> Page text:
This is my current solution. You give it an XPath for the nodes that are messed up and a set of element names that might include messed up HTML and other problems. Works roughly as follows

  1. Pull out text content of nodes matched by XPATH
  2. Run regex to wrap problematic child elements in CDATA
  3. Wrap text in temporary element (otherwise it crashes if there are multiple root nodes)
  4. Parse text back to DOM
  5. Add child nodes of temporary node back in place of previous text content.

The regex solution in step 2 is probably not fool-proof, but don't really see a better solution at the moment. If you do, let me know!

CDataFixer

import java.util.*;    
import javax.xml.xpath.*;    
import org.w3c.dom.*;

public class CDataFixer
{
    private final XmlHelper xml = XmlHelper.getInstance();

    public Document fix(Document document, String nodesToFix, Set<String> excludes) throws XPathExpressionException, XmlException
    {
        return fix(document, xml.newXPath().compile(nodesToFix), excludes);
    }

    private Document fix(Document document, XPathExpression nodesToFix, Set<String> excludes) throws XPathExpressionException, XmlException
    {
        Document wc = xml.copy(document); 

        NodeList nodes = (NodeList) nodesToFix.evaluate(wc, XPathConstants.NODESET);
        int nodeCount = nodes.getLength();

        for(int n=0; n<nodeCount; n++)

> Task instructions: Transcribe the part of the post on fixing messed-up XML nodes with CDATA, starting at "This is my current" and ending at "previous text content.".

> Dataset rows:
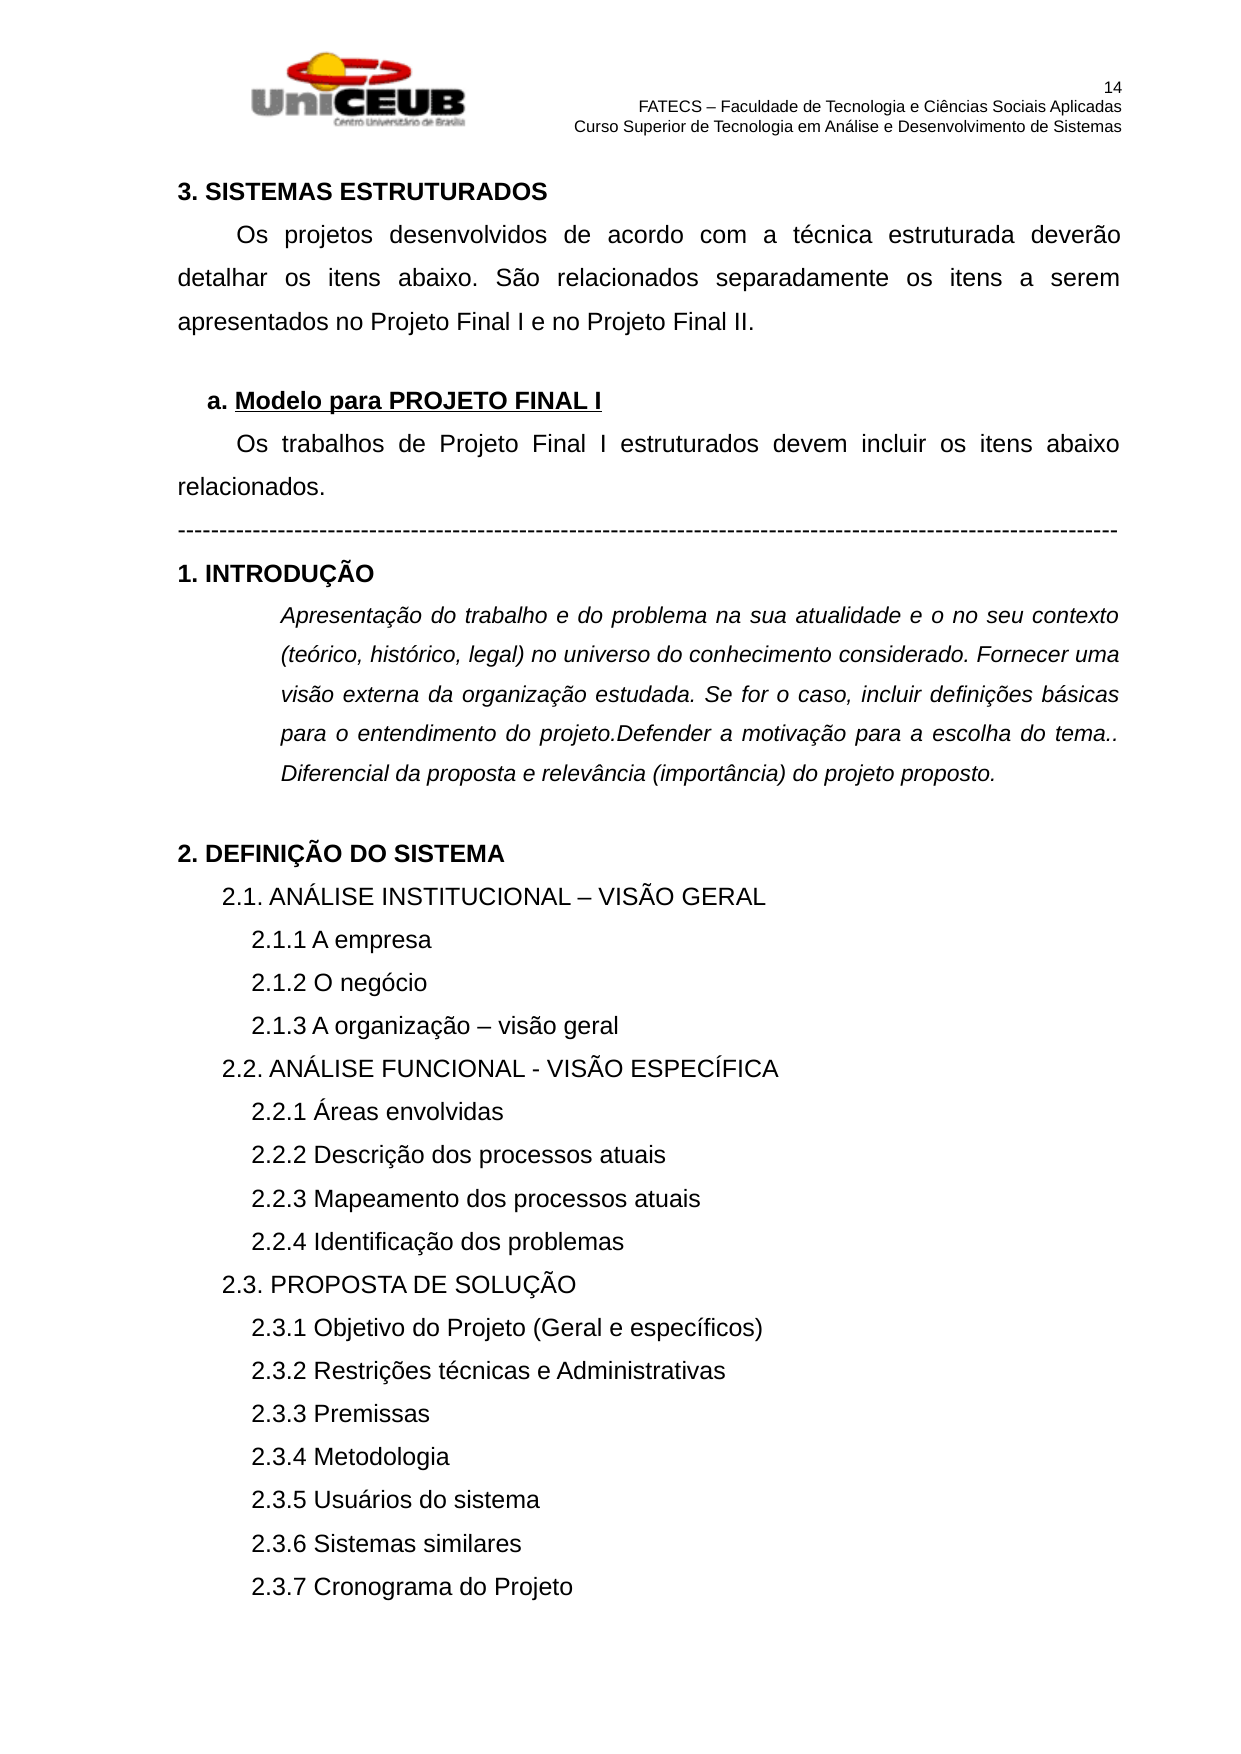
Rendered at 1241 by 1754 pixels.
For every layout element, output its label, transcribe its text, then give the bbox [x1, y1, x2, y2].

text 2.3.7 Cronograma do Projeto [222, 1572, 1122, 1601]
text Os projetos desenvolvidos de acordo com a técnica estruturada deverão detalhar os itens abaixo. São relacionados separadamente os itens a serem apresentados no Projeto Final I e no Projeto Final II. [177, 220, 1122, 335]
text 2.1.3 A organização – visão geral [222, 1011, 1122, 1040]
text 2.2.4 Identificação dos problemas [222, 1227, 1122, 1256]
text 2.2.2 Descrição dos processos atuais [222, 1141, 1122, 1169]
subtitle 3. Sistemas estruturados [177, 177, 1122, 206]
text 2.2. ANÁLISE FUNCIONAL - VISÃO ESPECÍFICA [222, 1054, 1122, 1083]
text ----------------------------------------------------------------------------------------------------------------- [177, 516, 1122, 544]
text 1. INTRODUÇÃO [177, 559, 1122, 587]
subtitle a. Modelo para PROJETO FINAL I [207, 386, 1122, 415]
text 2.3.3 Premissas [222, 1399, 1122, 1428]
text 2.3.4 Metodologia [222, 1442, 1122, 1471]
text 2.1.2 O negócio [222, 968, 1122, 997]
text 2. DEFINIÇÃO DO SISTEMA [177, 839, 1122, 867]
text 2.1.1 A empresa [222, 925, 1122, 954]
text 2.2.3 Mapeamento dos processos atuais [222, 1184, 1122, 1212]
picture [179, 15, 473, 128]
text Apresentação do trabalho e do problema na sua atualidade e o no seu contexto (teórico, histórico, legal) no universo do conhecimento considerado. Fornecer uma visão externa da organização estudada. Se for o caso, incluir definições básicas para o entendimento do projeto.Defender a motivação para a escolha do tema.. Diferencial da proposta e relevância (importância) do projeto proposto. [281, 602, 1122, 786]
text 2.3.1 Objetivo do Projeto (Geral e específicos) [222, 1313, 1122, 1342]
text 2.3.2 Restrições técnicas e Administrativas [222, 1356, 1122, 1385]
text 2.1. ANÁLISE INSTITUCIONAL – VISÃO GERAL [222, 882, 1122, 911]
text 2.3.6 Sistemas similares [222, 1529, 1122, 1557]
text 2.3.5 Usuários do sistema [222, 1486, 1122, 1514]
text Os trabalhos de Projeto Final I estruturados devem incluir os itens abaixo relacionados. [177, 429, 1122, 501]
text 2.3. PROPOSTA DE SOLUÇÃO [222, 1270, 1122, 1299]
text 2.2.1 Áreas envolvidas [222, 1097, 1122, 1126]
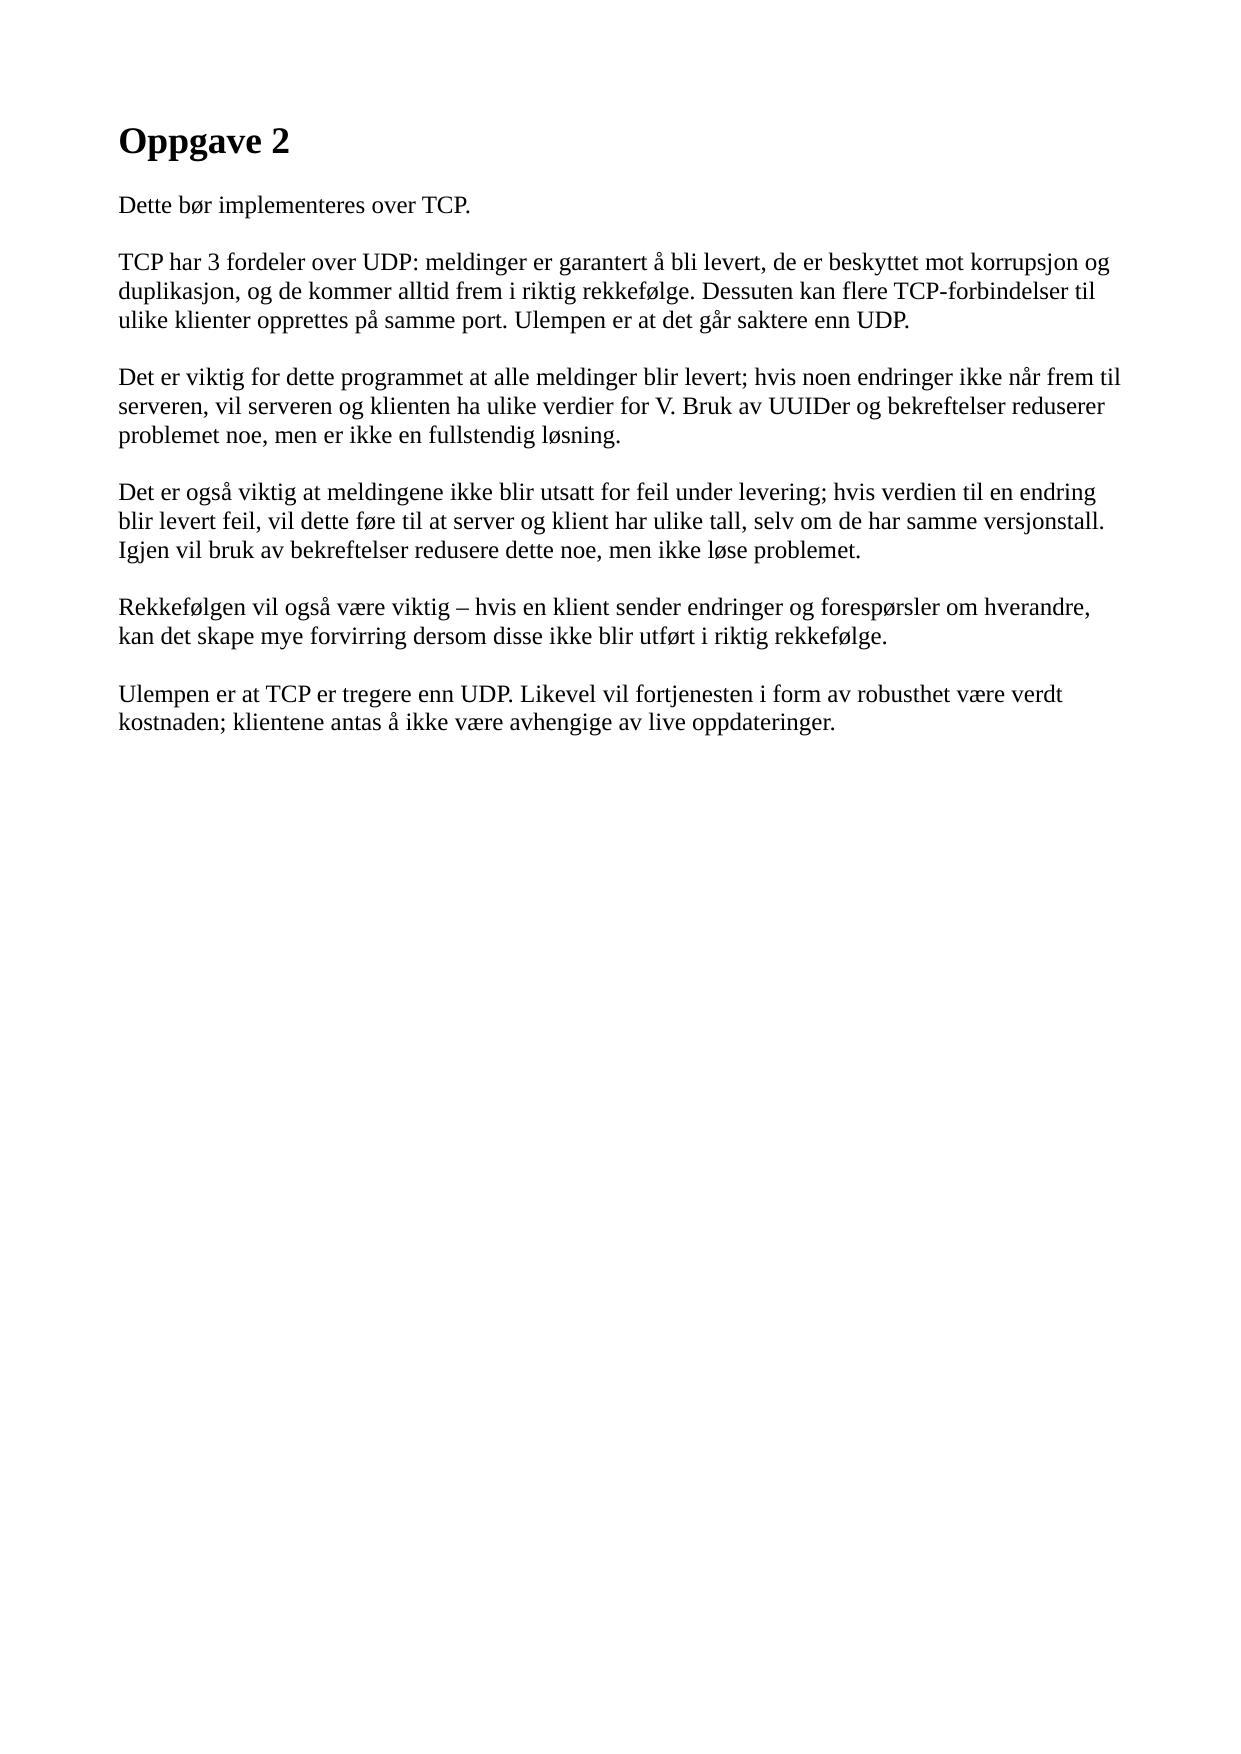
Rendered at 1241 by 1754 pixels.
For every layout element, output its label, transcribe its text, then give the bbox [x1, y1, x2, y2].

text Det er også viktig at meldingene ikke blir utsatt for feil under levering; hvis verdien til en endring blir levert feil, vil dette føre til at server og klient har ulike tall, selv om de har samme versjonstall. Igjen vil bruk av bekreftelser redusere dette noe, men ikke løse problemet. [118, 477, 1122, 564]
text Oppgave 2 [118, 118, 1122, 161]
text TCP har 3 fordeler over UDP: meldinger er garantert å bli levert, de er beskyttet mot korrupsjon og duplikasjon, og de kommer alltid frem i riktig rekkefølge. Dessuten kan flere TCP-forbindelser til ulike klienter opprettes på samme port. Ulempen er at det går saktere enn UDP. [118, 247, 1122, 334]
text Dette bør implementeres over TCP. [118, 190, 1122, 219]
text Det er viktig for dette programmet at alle meldinger blir levert; hvis noen endringer ikke når frem til serveren, vil serveren og klienten ha ulike verdier for V. Bruk av UUIDer og bekreftelser reduserer problemet noe, men er ikke en fullstendig løsning. [118, 362, 1122, 449]
text Rekkefølgen vil også være viktig – hvis en klient sender endringer og forespørsler om hverandre, kan det skape mye forvirring dersom disse ikke blir utført i riktig rekkefølge. [118, 592, 1122, 650]
text Ulempen er at TCP er tregere enn UDP. Likevel vil fortjenesten i form av robusthet være verdt kostnaden; klientene antas å ikke være avhengige av live oppdateringer. [118, 679, 1122, 736]
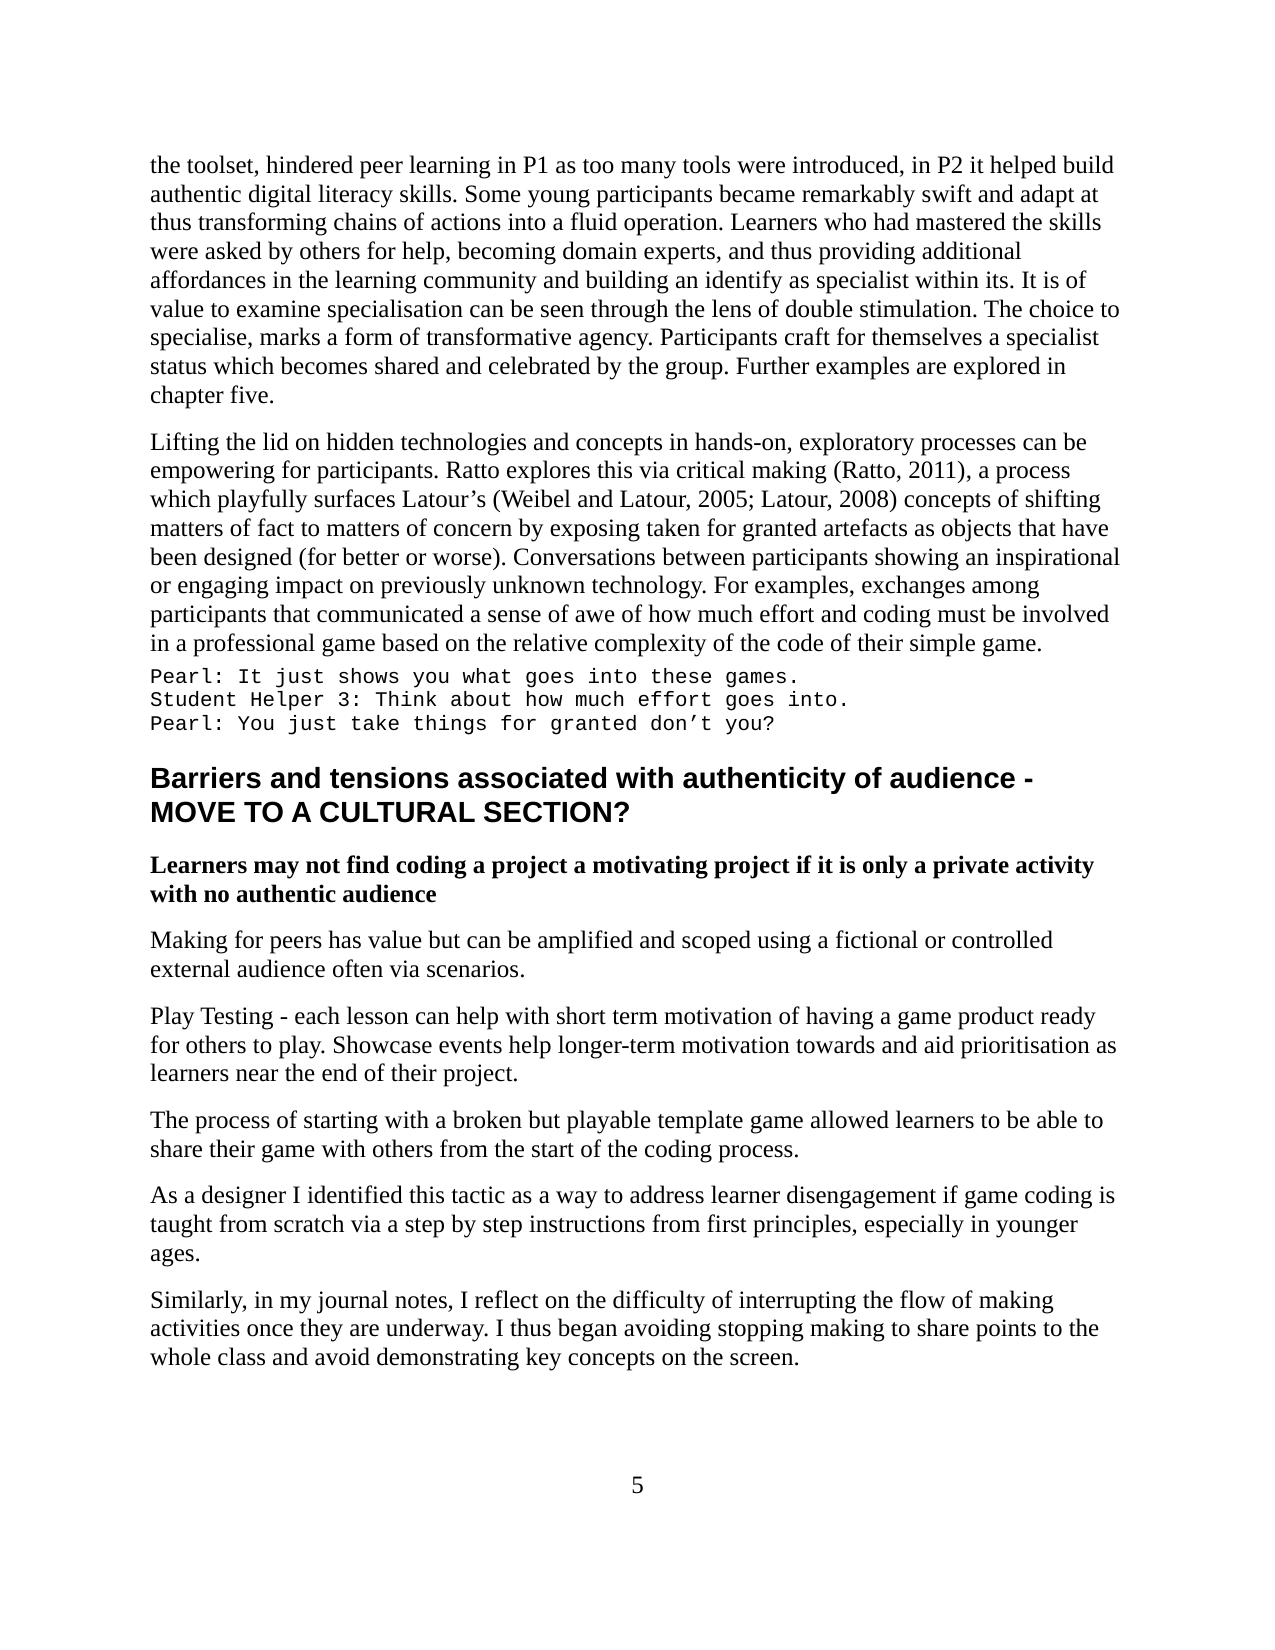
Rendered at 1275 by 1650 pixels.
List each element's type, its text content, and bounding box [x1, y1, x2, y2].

> Full response:
This is my current solution. You give it an XPath for the nodes that are messed up and a set of element names that might include messed up HTML and other problems. Works roughly as follows

  1. Pull out text content of nodes matched by XPATH
  2. Run regex to wrap problematic child elements in CDATA
  3. Wrap text in temporary element (otherwise it crashes if there are multiple root nodes)
  4. Parse text back to DOM
  5. Add child nodes of temporary node back in place of previous text content.